Guangdong Province Guangzhou Huadu Prison (广东省广州花都监狱)
- Location: 2 Hexihu Road, Chini Town, Huadu District, Guangzhou, China; 23°22′02″N 113°03′22″E﻿ / ﻿23.367178°N 113.056156°E;
- Status: Operational
- Opened: 1952 (original establishment)
- Managed by: Guangzhou Municipal Justice Bureau Guangdong Prison Administrative Bureau
- Warden: Liu Wenzheng
- Website: http://hdjy.gd.gov.cn/

= Huadu Prison =

Prison in China

Guangdong Province Guangzhou Huadu Prison (广东省广州花都监狱), more commonly known as Huadu Prison (花都监狱) is a prison in Guangdong Province. It is located in 2 Hexihu Road, Chini Town of Huadu district, Guangzhou. It is under the dual administration of the Guangzhou Municipal Justice Bureau and Guangdong Prison Administrative Bureau.

== History ==
In April 1952, the Guangzhou Municipal Public Security Bureau Laogai Division's 5th Team (广州市公安局劳改处第五大队), also known as the Xinshengshi Quarry (新生石矿场) was established by the Guangzhou Municipal People's Government for mining purposes.

In 1984, Xinshengshi Quarry was renamed to Guangzhou 1st Re-education-Through-Labor Facility (广州市第一劳动教养管理所) during justice system reforms, and was handed to the Guangzhou Municipal Justice Bureau.

On February 1, 2005, during Laogai abolishment efforts, the Guangzhou 1st RTL facility added the name of Guangzhou 2nd Detention Center (广州市第二看守所), with the goal to gradually convert it into a prison.

The project of conversion into a prison was approved by the Guangzhou Municipal Government in July 2010, with the construction project beginning in August 2012. The Guangzhou 1st RTL facility was officially renamed to Guangzhou Municipal Prison (广州市监狱) on January 10, 2013. It was then renamed again to Guangdong Province Huadu Prison (广东省花都监狱) on September 18, 2013.

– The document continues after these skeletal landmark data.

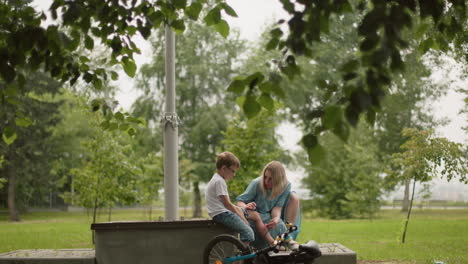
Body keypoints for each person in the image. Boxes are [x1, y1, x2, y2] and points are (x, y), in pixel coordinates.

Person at [237, 161, 301, 249]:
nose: (266, 181)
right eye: (265, 177)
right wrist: (246, 206)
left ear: (279, 179)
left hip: (267, 216)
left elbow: (277, 207)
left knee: (279, 224)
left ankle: (283, 242)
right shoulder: (257, 183)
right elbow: (240, 202)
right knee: (266, 222)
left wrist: (276, 218)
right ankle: (276, 244)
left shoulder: (285, 186)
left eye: (271, 179)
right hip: (254, 216)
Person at [205, 151, 258, 245]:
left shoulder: (217, 179)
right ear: (224, 168)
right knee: (249, 233)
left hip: (221, 212)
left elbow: (225, 203)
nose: (234, 174)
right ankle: (243, 257)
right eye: (233, 171)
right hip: (221, 214)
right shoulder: (219, 181)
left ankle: (245, 252)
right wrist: (244, 220)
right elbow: (227, 204)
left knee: (247, 212)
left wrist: (243, 209)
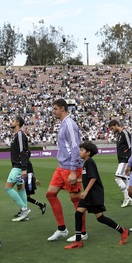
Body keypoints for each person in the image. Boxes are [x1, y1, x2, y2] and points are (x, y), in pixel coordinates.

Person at [65, 142, 130, 249]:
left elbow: (93, 178)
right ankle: (78, 241)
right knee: (78, 214)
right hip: (89, 194)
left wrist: (85, 192)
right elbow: (87, 178)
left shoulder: (89, 162)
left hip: (93, 194)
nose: (80, 152)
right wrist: (76, 181)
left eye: (82, 150)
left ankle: (123, 231)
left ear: (88, 153)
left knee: (100, 218)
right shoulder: (86, 163)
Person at [45, 99, 87, 242]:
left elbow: (75, 148)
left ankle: (82, 232)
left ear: (62, 108)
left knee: (76, 199)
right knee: (50, 194)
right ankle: (62, 229)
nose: (53, 111)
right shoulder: (63, 124)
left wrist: (73, 170)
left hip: (70, 167)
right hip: (62, 167)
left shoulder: (69, 124)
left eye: (55, 108)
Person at [6, 116, 32, 221]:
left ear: (17, 123)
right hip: (19, 166)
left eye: (13, 121)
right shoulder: (17, 135)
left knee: (8, 188)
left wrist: (23, 168)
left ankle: (24, 209)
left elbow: (23, 151)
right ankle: (25, 215)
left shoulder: (20, 134)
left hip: (18, 167)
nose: (11, 122)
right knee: (21, 188)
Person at [107, 119, 132, 207]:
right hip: (121, 159)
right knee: (125, 180)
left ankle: (127, 198)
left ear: (116, 125)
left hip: (126, 159)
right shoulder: (119, 134)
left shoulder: (124, 133)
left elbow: (130, 146)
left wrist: (130, 161)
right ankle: (131, 199)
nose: (112, 130)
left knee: (117, 177)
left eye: (112, 128)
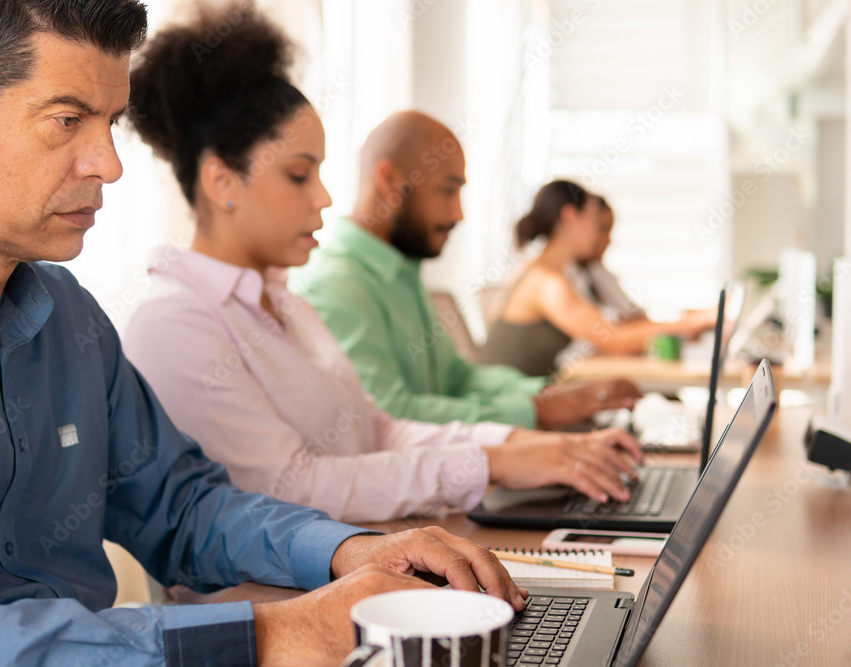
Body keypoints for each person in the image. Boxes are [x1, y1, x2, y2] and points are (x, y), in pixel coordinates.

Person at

The conversion project was completed in April 2016 with the new prison being operational. On June 6, 2016, the prison was renamed to its current name, Guangdong Province Guangzhou Huadu Prison (广东省广州花都监狱).

== SWAT team ==
On June 1, 2018, the Huadu Prison SWAT team (花都监狱特警队), nicknamed the "Cheetah Commando Unit" (猎豹突击队) was established for the prison to have emergency response capabilities. As of January 2019, it consists of 1 team leader, 6 sworn officers and 12 auxiliary officers; its roles include riot control, security during open days along with escorting prisoners who are granted temporary leave for medical attention.

== Structure ==
As of July 2025, the leadership structure of Huadu Prison is as follows:

- Warden, Party Committee Secretary: Liu Wenzheng (刘文争), Commissioner 3rd Class
- Prison Commissar, Deputy Party Committee Secretary: Wu Guohui (邬国辉), Commissioner 3rd Class
- Discipline Inspection Secretary: Zou Zhenghui (邹征辉), Supervisor 1st Class
- Deputy wardens:
  - Xu Jishi (许计实), Supervisor 1st Class
  - Zhang Chaoyun (张超云), Supervisor 1st Class
  - Wang Jian (王健), Supervisor 3rd Class

== Awards ==
Huadu Prison received the honorary title of "Praised Unit" from the Guangdong Prison Administrative Bureau multiple times.